Updated: Sep 20, 2021

Every organism on the planet requires nutrition for its growth and sustenance. Only photosynthetic organisms are capable of creating food - for themselves as well as for other organisms - using inorganic materials and sunlight.

Adequate nutrition is a basic need as well as a fundamental human right. Food allows us to sustain our life and maintain good health. To be sustainable, the process of growing and consuming food should not affect other organisms and the environment negatively.

While every organism is programmed to obtain nutrition from its natural diet, humans have evolved from being dependent upon hunting and gathering to growing food through agriculture.

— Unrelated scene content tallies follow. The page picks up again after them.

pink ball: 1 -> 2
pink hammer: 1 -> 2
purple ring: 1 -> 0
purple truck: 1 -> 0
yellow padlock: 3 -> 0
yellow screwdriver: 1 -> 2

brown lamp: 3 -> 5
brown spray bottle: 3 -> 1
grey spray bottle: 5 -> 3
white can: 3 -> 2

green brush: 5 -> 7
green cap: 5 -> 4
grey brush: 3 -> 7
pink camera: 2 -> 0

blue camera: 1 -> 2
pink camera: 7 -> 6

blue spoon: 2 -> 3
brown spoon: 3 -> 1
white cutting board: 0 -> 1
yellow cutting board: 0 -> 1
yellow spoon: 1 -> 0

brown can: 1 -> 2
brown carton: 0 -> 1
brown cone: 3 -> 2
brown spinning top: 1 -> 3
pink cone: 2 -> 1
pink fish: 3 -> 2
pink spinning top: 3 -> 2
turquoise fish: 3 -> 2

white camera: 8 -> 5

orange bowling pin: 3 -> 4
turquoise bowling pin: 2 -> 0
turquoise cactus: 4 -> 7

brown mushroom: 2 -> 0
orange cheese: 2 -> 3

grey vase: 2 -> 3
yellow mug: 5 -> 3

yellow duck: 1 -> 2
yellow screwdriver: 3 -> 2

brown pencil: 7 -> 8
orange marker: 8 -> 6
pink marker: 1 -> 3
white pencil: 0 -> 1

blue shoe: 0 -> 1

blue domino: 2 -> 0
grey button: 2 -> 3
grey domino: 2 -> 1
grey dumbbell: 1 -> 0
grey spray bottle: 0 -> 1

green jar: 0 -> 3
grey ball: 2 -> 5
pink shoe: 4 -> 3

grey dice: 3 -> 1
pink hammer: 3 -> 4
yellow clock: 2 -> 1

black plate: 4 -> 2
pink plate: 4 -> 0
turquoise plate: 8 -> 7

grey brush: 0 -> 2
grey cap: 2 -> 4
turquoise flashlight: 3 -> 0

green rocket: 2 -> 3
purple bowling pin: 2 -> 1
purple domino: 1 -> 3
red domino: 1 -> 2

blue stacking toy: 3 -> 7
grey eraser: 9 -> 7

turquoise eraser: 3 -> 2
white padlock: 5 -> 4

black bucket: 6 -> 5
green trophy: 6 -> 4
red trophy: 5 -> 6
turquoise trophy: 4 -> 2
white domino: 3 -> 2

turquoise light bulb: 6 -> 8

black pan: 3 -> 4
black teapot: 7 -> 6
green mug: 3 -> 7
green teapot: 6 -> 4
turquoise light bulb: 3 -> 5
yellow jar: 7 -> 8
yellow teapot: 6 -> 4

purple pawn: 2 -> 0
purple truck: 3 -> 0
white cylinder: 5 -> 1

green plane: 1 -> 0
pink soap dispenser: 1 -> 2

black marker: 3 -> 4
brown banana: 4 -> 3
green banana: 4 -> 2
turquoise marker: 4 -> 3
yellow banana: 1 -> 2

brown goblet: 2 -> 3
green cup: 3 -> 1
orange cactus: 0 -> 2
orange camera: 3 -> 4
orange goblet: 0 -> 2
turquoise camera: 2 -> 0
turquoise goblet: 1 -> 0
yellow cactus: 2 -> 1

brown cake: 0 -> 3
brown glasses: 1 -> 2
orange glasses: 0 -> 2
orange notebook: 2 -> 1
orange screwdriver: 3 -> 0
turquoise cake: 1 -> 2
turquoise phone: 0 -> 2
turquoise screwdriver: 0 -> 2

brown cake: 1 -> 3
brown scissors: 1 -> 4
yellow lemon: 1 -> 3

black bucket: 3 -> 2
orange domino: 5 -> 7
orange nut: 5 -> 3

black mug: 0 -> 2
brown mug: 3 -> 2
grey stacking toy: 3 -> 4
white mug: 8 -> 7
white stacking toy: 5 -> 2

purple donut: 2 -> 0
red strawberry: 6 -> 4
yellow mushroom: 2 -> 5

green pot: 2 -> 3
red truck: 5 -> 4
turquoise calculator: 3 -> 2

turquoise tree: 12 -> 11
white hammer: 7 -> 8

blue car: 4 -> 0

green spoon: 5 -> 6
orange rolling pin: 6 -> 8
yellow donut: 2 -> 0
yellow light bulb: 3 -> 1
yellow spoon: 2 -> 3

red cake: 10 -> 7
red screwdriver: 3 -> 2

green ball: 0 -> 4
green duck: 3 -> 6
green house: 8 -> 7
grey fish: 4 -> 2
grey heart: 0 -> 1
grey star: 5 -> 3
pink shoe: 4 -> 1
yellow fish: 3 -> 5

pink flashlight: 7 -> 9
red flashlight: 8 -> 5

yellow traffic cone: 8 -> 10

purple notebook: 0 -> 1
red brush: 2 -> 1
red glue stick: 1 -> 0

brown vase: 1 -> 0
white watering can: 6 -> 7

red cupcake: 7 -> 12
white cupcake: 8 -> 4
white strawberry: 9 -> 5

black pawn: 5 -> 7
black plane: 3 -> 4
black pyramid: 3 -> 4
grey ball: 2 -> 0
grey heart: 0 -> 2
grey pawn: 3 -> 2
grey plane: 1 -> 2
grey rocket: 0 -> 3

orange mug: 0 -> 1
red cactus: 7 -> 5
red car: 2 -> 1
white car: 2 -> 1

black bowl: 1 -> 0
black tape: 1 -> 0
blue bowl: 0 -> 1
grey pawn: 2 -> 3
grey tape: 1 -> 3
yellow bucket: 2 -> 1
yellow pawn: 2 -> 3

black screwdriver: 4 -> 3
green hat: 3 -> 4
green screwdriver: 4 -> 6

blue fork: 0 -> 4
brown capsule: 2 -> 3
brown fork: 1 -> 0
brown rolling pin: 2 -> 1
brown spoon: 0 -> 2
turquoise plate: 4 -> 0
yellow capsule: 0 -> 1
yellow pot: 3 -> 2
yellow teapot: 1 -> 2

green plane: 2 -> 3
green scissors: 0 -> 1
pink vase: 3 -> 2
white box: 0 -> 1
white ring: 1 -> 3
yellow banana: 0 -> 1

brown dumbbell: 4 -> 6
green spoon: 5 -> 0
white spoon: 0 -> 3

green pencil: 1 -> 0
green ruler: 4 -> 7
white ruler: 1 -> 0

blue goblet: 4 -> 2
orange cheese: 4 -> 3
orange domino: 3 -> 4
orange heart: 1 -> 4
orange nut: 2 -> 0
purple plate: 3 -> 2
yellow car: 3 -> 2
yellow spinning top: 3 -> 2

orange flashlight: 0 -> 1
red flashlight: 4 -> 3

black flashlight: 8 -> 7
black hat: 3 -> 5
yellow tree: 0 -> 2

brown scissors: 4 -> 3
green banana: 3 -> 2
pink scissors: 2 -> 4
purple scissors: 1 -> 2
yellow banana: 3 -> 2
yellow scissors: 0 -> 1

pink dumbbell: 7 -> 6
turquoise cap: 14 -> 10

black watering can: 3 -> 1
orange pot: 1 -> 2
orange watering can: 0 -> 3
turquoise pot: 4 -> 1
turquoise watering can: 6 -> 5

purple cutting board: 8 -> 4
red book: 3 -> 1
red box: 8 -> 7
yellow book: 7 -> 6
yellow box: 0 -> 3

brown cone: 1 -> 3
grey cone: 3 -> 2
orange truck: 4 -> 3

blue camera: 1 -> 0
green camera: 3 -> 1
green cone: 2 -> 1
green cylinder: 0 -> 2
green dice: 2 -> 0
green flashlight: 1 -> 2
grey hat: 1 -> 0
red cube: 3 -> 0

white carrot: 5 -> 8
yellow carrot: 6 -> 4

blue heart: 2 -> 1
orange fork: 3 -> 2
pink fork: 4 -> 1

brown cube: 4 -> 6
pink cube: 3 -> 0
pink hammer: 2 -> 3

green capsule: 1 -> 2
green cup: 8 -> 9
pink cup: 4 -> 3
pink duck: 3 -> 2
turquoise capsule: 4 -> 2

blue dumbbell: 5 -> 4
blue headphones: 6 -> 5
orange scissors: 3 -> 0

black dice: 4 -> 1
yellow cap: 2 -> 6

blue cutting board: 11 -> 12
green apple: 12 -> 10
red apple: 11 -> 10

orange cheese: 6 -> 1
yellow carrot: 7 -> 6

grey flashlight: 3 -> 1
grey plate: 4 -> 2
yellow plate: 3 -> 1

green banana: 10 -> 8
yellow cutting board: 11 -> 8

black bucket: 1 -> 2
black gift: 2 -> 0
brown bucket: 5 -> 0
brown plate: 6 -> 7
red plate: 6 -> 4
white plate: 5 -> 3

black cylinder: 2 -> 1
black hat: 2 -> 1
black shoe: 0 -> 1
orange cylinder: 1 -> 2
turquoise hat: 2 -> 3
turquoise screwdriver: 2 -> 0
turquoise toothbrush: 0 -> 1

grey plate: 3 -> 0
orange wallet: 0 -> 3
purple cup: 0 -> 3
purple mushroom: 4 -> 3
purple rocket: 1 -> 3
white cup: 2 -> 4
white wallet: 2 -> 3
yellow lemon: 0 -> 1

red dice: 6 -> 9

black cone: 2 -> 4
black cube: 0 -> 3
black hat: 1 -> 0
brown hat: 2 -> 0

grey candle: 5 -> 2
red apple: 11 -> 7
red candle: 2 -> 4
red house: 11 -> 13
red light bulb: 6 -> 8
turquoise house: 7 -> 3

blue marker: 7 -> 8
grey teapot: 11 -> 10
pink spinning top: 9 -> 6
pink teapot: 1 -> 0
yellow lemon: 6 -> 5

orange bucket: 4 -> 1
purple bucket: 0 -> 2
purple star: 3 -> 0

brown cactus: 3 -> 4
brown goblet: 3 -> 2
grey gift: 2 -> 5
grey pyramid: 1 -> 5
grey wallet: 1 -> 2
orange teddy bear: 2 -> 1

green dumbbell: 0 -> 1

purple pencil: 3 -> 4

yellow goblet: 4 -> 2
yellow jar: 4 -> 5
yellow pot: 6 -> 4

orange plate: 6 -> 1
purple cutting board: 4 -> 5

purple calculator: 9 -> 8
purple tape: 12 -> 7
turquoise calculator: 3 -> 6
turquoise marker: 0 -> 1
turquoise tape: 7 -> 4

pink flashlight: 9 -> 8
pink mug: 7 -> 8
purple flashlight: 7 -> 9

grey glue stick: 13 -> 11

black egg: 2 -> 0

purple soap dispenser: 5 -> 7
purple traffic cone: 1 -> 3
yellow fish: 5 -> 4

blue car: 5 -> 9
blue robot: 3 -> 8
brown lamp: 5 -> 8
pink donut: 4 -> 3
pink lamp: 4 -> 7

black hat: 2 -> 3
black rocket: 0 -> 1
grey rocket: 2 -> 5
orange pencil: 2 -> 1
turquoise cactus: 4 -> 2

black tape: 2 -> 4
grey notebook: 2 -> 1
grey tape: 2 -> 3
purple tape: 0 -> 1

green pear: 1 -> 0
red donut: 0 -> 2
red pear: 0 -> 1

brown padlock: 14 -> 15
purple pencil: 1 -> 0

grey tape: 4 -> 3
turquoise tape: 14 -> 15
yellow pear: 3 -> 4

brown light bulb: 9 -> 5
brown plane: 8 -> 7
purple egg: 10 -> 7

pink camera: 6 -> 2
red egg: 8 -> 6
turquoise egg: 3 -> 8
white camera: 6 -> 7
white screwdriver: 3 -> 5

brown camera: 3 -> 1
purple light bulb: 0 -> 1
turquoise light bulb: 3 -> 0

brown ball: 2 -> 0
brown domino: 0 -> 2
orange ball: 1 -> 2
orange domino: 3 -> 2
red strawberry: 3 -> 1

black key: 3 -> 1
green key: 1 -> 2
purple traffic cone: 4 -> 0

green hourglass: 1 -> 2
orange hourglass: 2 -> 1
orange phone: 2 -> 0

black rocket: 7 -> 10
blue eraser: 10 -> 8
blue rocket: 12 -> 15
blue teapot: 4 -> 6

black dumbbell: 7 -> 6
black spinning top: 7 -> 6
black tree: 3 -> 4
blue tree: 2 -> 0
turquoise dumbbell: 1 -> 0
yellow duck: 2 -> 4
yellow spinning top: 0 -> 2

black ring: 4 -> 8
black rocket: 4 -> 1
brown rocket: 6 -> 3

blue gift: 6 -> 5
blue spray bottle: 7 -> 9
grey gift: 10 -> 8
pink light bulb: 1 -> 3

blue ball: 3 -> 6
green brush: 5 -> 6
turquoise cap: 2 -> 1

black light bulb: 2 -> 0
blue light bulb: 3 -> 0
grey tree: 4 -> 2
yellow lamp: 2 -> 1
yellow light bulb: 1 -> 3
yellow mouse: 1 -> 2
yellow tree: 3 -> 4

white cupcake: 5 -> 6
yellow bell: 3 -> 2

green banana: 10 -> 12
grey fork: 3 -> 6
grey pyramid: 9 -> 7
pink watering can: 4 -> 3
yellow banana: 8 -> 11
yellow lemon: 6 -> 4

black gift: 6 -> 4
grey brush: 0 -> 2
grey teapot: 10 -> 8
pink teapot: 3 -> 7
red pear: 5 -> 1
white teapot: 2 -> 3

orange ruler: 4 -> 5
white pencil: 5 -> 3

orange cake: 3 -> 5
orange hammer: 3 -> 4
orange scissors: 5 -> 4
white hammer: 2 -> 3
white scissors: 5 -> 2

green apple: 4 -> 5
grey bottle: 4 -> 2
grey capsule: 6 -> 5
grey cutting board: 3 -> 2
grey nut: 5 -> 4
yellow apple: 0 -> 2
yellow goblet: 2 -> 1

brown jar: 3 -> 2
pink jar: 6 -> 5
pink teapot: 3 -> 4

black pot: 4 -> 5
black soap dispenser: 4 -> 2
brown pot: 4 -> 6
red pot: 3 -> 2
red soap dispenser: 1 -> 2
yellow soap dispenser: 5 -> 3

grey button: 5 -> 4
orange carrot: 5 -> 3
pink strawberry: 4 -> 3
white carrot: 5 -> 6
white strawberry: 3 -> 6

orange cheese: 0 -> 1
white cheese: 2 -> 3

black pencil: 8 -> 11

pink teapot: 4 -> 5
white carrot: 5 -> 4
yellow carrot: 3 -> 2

Today most of the world has access to food and a large portion of the human population, especially in the developed world, has a choice of a variety of foods to satisfy its nutritional needs.

If we had no tools, the only food available to us would be fruits, leaves, flowers, roots, seeds, and any creatures we could catch with our bare hands. These would need to be consumed raw as we would have no tools to cook. As we evolved and inhabited different places on the planet, we needed to develop tools and survive seasons when fresh food would not be readily available. As our population grew we needed to and learned to grow our own food through agriculture.

The process of growing, transporting, and cooking food involves energy use, which releases carbon dioxide into the atmosphere. The carbon footprint (harmful impact of carbon dioxide emissions related to the production and consumption) of a vegetarian diet is about half that of a meat-based diet. Natural diet has an even smaller footprint.

Natural, plant-based diet has a beneficial impact on the environment and climate. Large fruit trees provide shade and habitat for birds. Trees also help conserve groundwater.

When demand for fresh fruits goes up, farmers are incentivized to plant fruit trees, which typically provide long-term income for relatively low maintenance. Thus, a natural diet also helps the farmer.

All in all, natural diet is beneficial for both ecology and economy. Let us all resolve to switch to a mostly natural diet at the earliest!